According to the U.K.-based Waste and Resources Action Program, the clothing industry is the fourth largest polluter, following transportation, housing and food. And the Council for Textile Recycling reports that the average American throws away 70 pounds of clothing and textiles each year.

Martinez says she has become a more sustainably minded consumer over the years because of her work.

“I [felt] a lot of tension between being practical but also indulging in beauty,” she said. Today, she said, she educates herself on the impact of clothing and tries to purchase only sustainably made attire.

Martinez, whose father works in New York City’s garment district and mother owns a fabric store, isn’t the first artist to combine fashion and plant matter. Catherine Latson, a theater scenic painter-turned-studio artist, creates dresses and accessories out of plants, shells and bits of wood. On Project Runway, a reality show where rising fashion designers compete, one unconventional challenge asked participants to make a dress entirely out of flowers. And illustrator Gretchen Roehrs’ fashion sketches, which have drawn more than 80 thousand Instagram fans, use just a few lines and a lot of fruits and vegetables.

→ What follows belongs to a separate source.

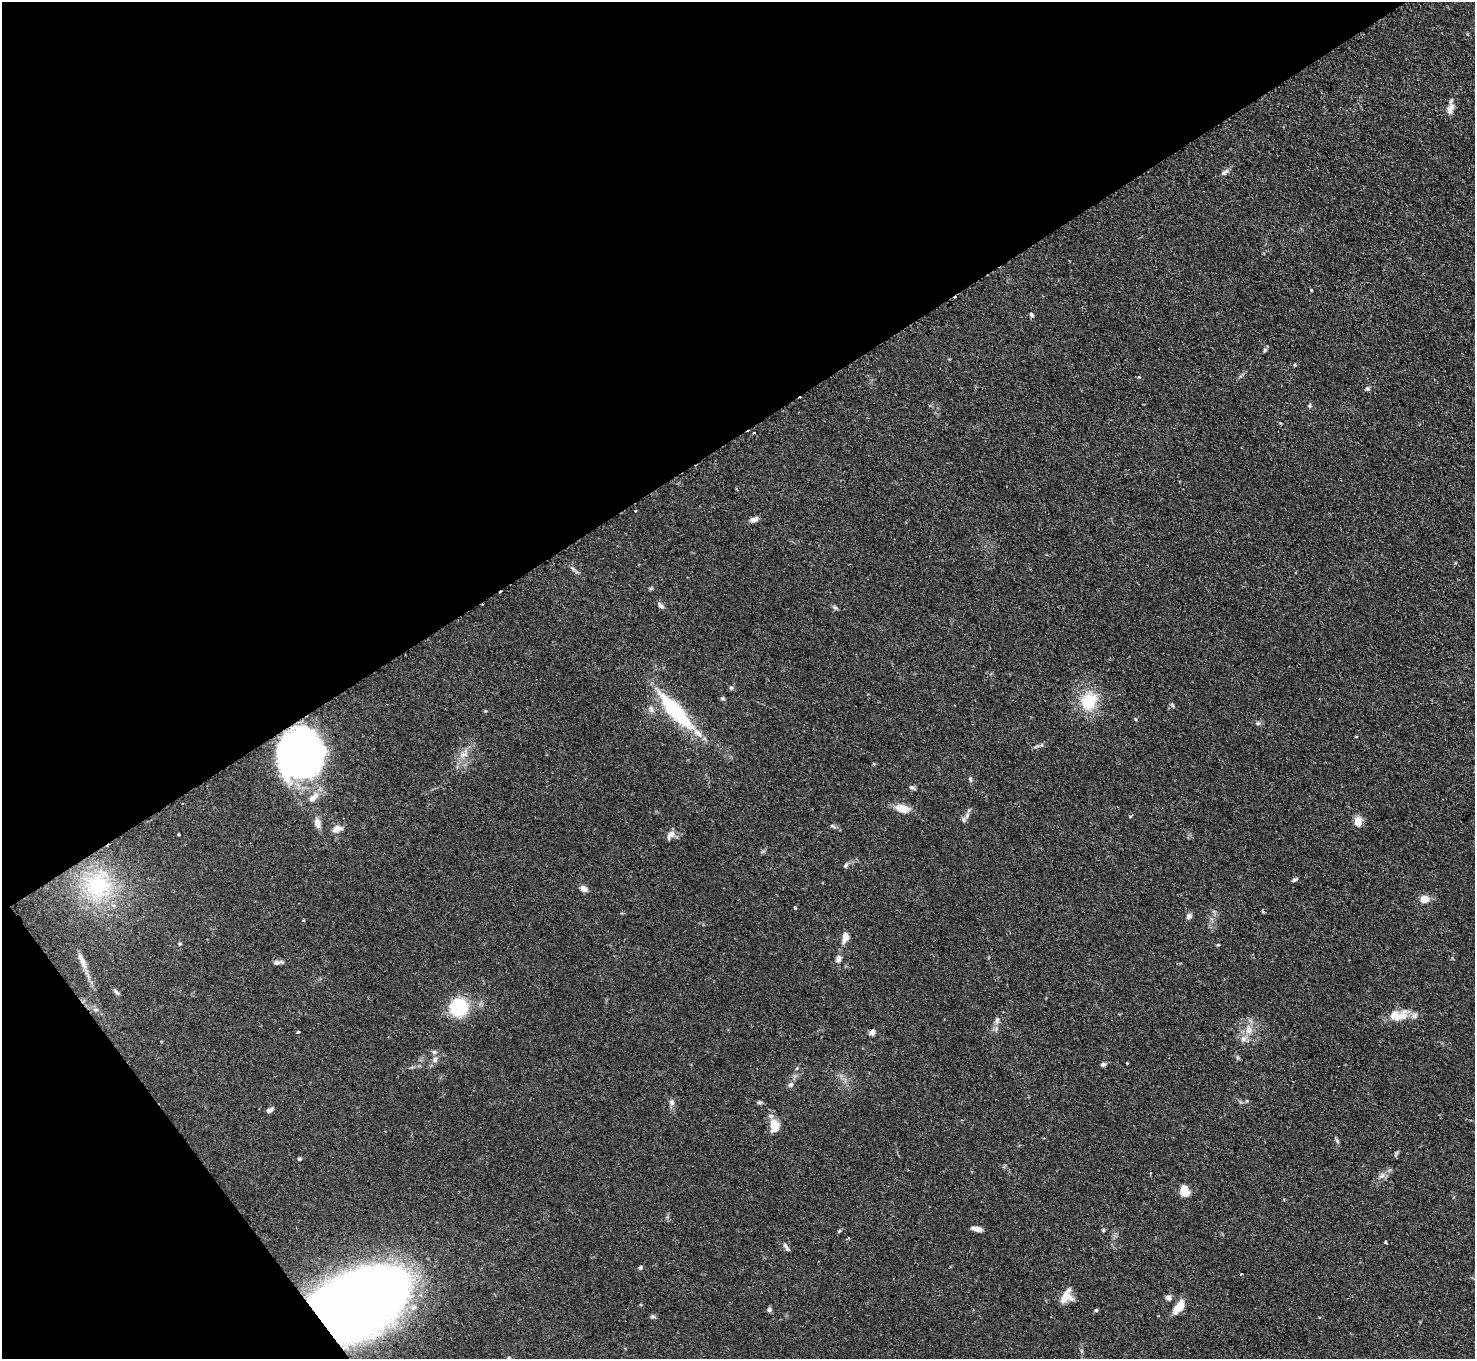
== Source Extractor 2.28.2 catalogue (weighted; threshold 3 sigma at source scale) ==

But Abaldo said Martinez is different from other designers who have tried this before.

“She is not just some artist from New York who thought it may be a cool idea to create something with vegetables, but she also grew those herself. She isn’t removed from the process,” Abaldo said.

Martinez weaves a sash out of plant material. Photo by Carl Costanzi

Martinez said that without growing food, which she first started doing in a series of farm apprenticeships, she wouldn’t have had the inspiration to create the dresses.

“From seed to cultivating to harvesting, I have this connection with the plants and that’s where I feel like the art and expression really comes out,” Martinez said.

It was a sweet potato bumper crop that inspired her to use vegetables in fashion.

“It almost felt like a sci-fi movie,” she said. “There were all these crazy, crazy long sweet potato tendrils, almost like an octopus.” Martinez says she saw a dress in them.

She spent 30 hours harvesting and then constructing and sewing the heavy dress, her first “Fashion in the Raw” creation.

Martinez has since made over 40 dresses, cultivated from a decade of growing seasons, and learned a few tricks you won’t find in a ‘how-to’ book — like, how long to leave carrots or potatoes in the sun to make them pliable, which she said is “something you only learn when you are trying to sew vegetables.”

Martinez’s ideas for sustainable fashion continue to grow. She is now toying with the idea of bringing consciously harvested nettles, a flowering plant, into the fashion world as a sustainable textile — maybe even making their way into her fashion line.